When writing for Nikola Tesla, I tended to cut out most of the contractions (which also boosts word count), and throw in a smattering of Serbian words and phrases. Also, it was Tesla, so the accent was kind of expected.

So this is a bit of a challenge that I've run into. On the one hand, it's not critical to the story, but on the other hand, it matters to me. I supposed that's true of most elements in my story. I can picture all my settings and characters perfectly, but I for some reason can't describe them at all. But does it matter? Does it matter that you don't imagine my world and its inhabitants the same way I do? It probably doesn't, but I wish you could see it the way I do.

That's really all I have for today, since I haven't written much lately (I'm a slacker, I know). What do you think about all this? What would help you imagine a character with an accent?

Tuesday, July 5, 2016

I've Got Style

I apologize for the late post, but I got a little distracted on the 4th, so I never got around to writing it. Anyway, we're going to talk about formats today. That sounds super lame, right? No! It's the most exciting thing ever!

When I first started writing stories, I used your typical straightforward style. Single-spaced walls of text. Or the essay inspired double-spaced. But then I started writing fan fiction and posting it on a site, and for it to post properly, you had to single-space it, and put an extra space between each paragraph. I started to write all my stories like that, because I liked how it broke up the walls of text into easily digestible chunks. Nowadays I have a style in Word labeled "Novel" that puts extra space between paragraphs. I've been using this basic style for years now. Years.

Compare them. Compare!
So then recently (by which I mean last November), I realized I could change it up a little. I could play with formatting. A Conspiracy of Ravens was the first story in which some used the internet, and the first in which someone sent a text message. I'm not sure how it took me that long. I was writing a lot of steampunk stuff set around 1900. That's my excuse.

Anyway, I developed a format for text messages, and one for the posts made by my blogger character. I've used the latter in my current tale when my protagonist posts on a forum.
It might seem like unimportant stuff, but I think it might help the reader get into the story by making things look how they would actually look. You don't have to imagine that the conversation people are having is via text, because you can see it.

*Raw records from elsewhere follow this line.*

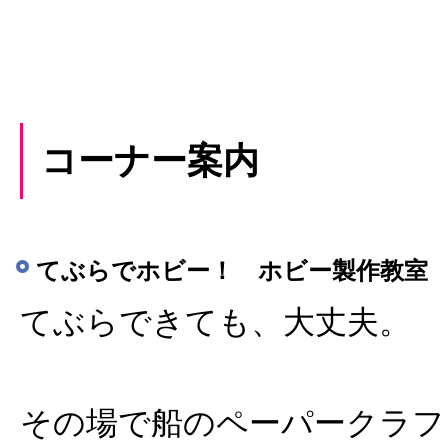
コーナー案内
てぶらでホビー！ ホビー製作教室
てぶらできても、大丈夫。
その場で船のペーパークラフ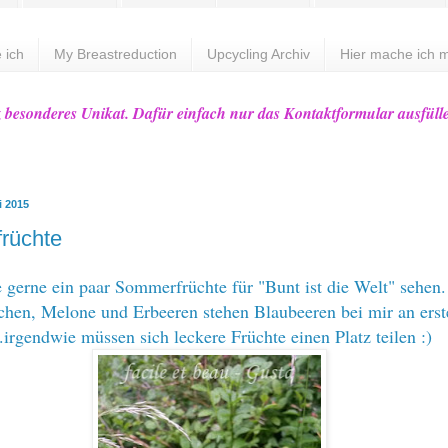
 ich
My Breastreduction
Upcycling Archiv
Hier mache ich m
z besonderes Unikat. Dafür einfach nur das Kontaktformular ausfüll
i 2015
rüchte
 gerne ein paar Sommerfrüchte für "Bunt ist die Welt" sehen
hen, Melone und Erbeeren stehen Blaubeeren bei mir an erst
..irgendwie müssen sich leckere Früchte einen Platz teilen :)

Let me know what you think of varying formats and styles within a book. It is distracting or beneficial?

See you Friday!

Friday, July 1, 2016

Another Camping Trip

So Camp NaNo July is upon us. By the time this posts, it will have already begun. At the moment, I have a few hours left. And I have little to no idea what happens in this story.

I can tell you that there's a girl. A woman. Whatever. She's inherited an old house from some relative. In the house is an attic. In the attic is a desk. The desk. Also, some great uncle or something once disappeared without a trace. The last anyone saw of him, he was headed up to the attic.

Then there's the dude. The Rogue. He's a bit of a wild card. I know that he's not who he claims to be. I don't know who that is, though. My notes are literally just a bunch of question marks. I'm pretty sure he's from Lancashire, so that's something. And he works for some shadowy antagonist.

I really think I should be more concerned over the fact that I have no clue what's going on. But I'm pretty chill. This is what we call "pantsing," as in writing by the seat of your pants. Most of the time, this is how I write. Usually I have a little more to go on, but we work with what we have.

I'm still accepting challenges for things to include. Partly because I don't know what’s going on. It's been suggested to me that maybe everything that the desk makes disappear just falls into plot holes. So maybe I’ll just build a story out of plot holes I’ll start storylines and then just drop them without explanation.

By Tuesday I should have an inkling, at least. Though, seeing as Monday is the 4th of July, and I have to work, Tuesday's post might be even more harried than usual. I just don't know. Anything. About anything.